Flutter, which is headquartered and listed in New York, said it would launch a standalone unit in December called FanDuel Predicts that would offer wagering on contracts across baseball, basketball, American football and hockey, as the world’s largest online gambling group seeks to capitalise on the explosion in US prediction market betting.
Because the contracts are structured as peer-to-peer trades, prediction market providers are regulated derivatives platforms rather than betting groups, allowing them to bypass sports gambling bans in certain states. Both California and Texas, the two most populous states, prohibit sports betting.
Flutter’s chief executive Peter Jackson said the new platform offered “an exciting incremental opportunity” to sell “to the half of Americans who cannot currently access our sports betting products”.
The push into prediction markets comes as Flutter lowered its full-year guidance after favourable outcomes for gamblers in the three months to the end of September hit earnings. It is now forecasting full-year revenues of $16.7bn, down from previous guidance of $17.3bn.
Flutter’s big sports betting rival, Boston-based DraftKings, also lowered its guidance this month. Shares in both companies have been hit by fears that the rising prevalence of prediction markets will eat into their dominance of the $14bn US sports betting sector.

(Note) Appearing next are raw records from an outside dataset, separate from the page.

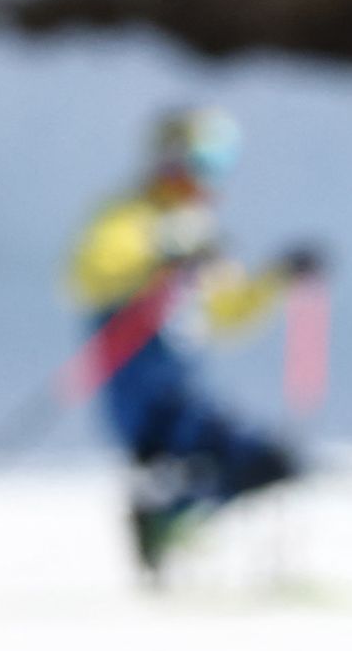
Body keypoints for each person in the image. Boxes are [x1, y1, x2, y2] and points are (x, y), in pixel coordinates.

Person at [65, 105, 320, 576]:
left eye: (221, 165)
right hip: (140, 394)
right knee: (212, 461)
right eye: (204, 163)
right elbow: (90, 272)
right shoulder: (130, 215)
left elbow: (228, 312)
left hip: (185, 393)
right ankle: (162, 523)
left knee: (267, 462)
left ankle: (169, 526)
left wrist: (279, 278)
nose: (210, 179)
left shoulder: (196, 229)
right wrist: (160, 256)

Rather than offer its own fixed-odds or point spreads like a traditional sportsbook, prediction markets offer shares in binary outcomes, such as a certain team winning or losing a football match. Prices, which shape implied odds, fluctuate as participants trade these shares, while operators typically make their money through transaction fees.
Polymarket and Kalshi, the world’s two-largest prediction markets, both saw a strong uptick in trading after they successfully tipped Donald Trump as the favourite in last year’s US presidential election. The president’s eldest son, Donald Trump Jr, is a strategic adviser to Kalshi and an investor in Polymarket.

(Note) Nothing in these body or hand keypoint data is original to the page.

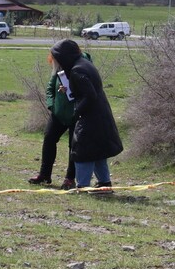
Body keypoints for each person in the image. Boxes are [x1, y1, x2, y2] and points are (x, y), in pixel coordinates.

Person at [49, 39, 122, 194]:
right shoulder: (83, 64)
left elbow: (90, 96)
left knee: (82, 150)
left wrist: (76, 113)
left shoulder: (77, 71)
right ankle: (104, 184)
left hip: (91, 116)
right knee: (98, 150)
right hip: (100, 113)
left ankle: (82, 186)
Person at [28, 49, 92, 190]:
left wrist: (71, 91)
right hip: (58, 113)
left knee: (73, 146)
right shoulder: (60, 70)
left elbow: (87, 93)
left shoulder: (81, 68)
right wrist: (51, 106)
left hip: (76, 114)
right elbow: (50, 88)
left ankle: (70, 179)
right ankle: (44, 175)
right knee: (49, 138)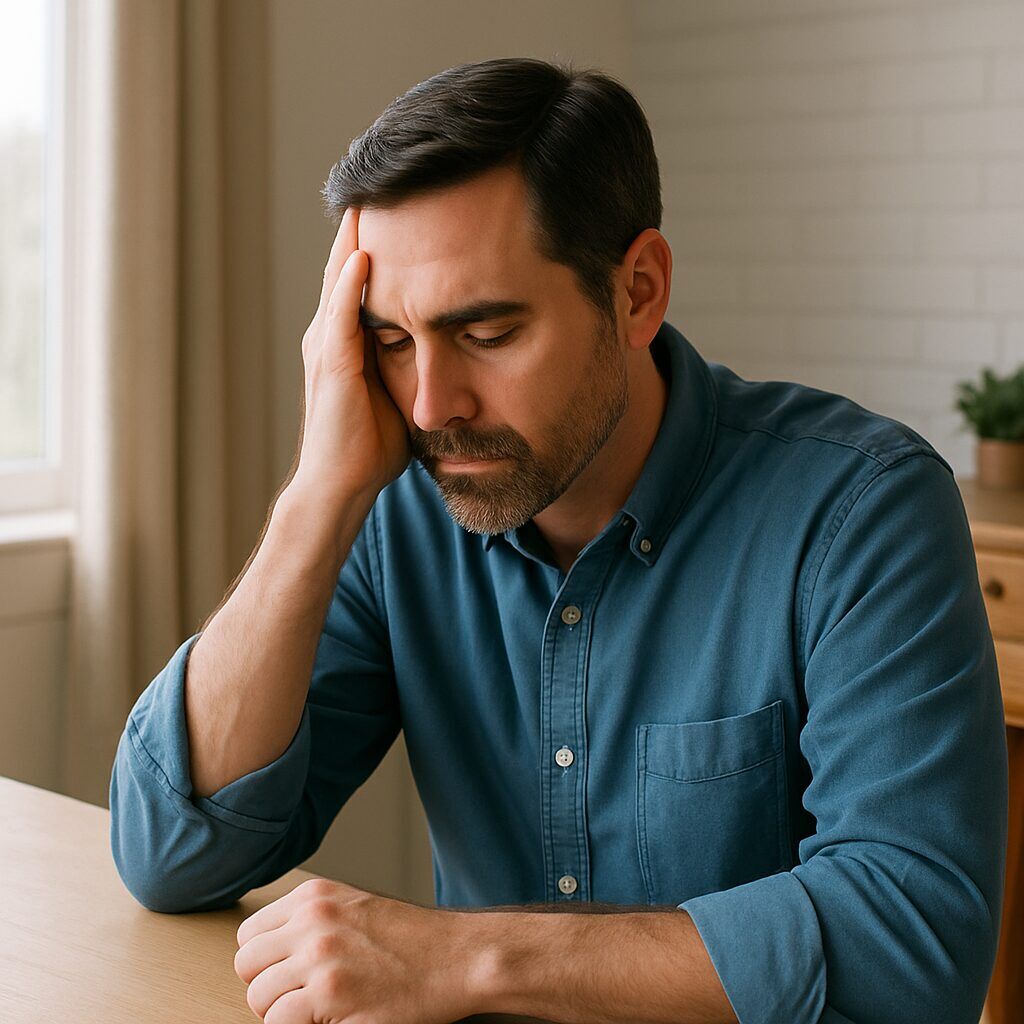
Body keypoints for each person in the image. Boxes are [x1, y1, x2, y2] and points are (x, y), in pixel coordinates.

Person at [109, 57, 1007, 1024]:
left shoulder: (863, 512)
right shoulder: (398, 510)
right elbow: (171, 854)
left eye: (487, 333)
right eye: (392, 341)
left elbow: (915, 948)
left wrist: (470, 956)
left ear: (639, 292)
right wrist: (317, 497)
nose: (429, 405)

Both companies started out primarily as platforms for political election wagers, but are rapidly evolving into sports gambling behemoths. Sports volumes on Kalshi are approaching $1bn a week, according to market data analysis by the Financial Times.
In a statement, CME Group chief executive Terry Duffy said: “Our new event contracts on benchmarks, economic indicators and now sports will appeal to a new generation of potential participants who are not active in these markets today.”
In a letter to shareholders, Jackson said the push into prediction markets offered “an immediate growth opportunity” by allowing Flutter to offer a “compelling sports product [ . . . ] in states that do not currently have access to sports betting”.
Flutter will only offer prediction trading on sports in states where online sports betting is illegal. It will offer nationwide access to prediction trading on other non-sport contracts, such as stock market benchmarks, commodity prices, cryptocurrencies and economic indicators.
Jackson dismissed fears that existing bettors would move to prediction markets, insisting that customers “continue to prefer the richer experience provided by regulated sportsbooks”.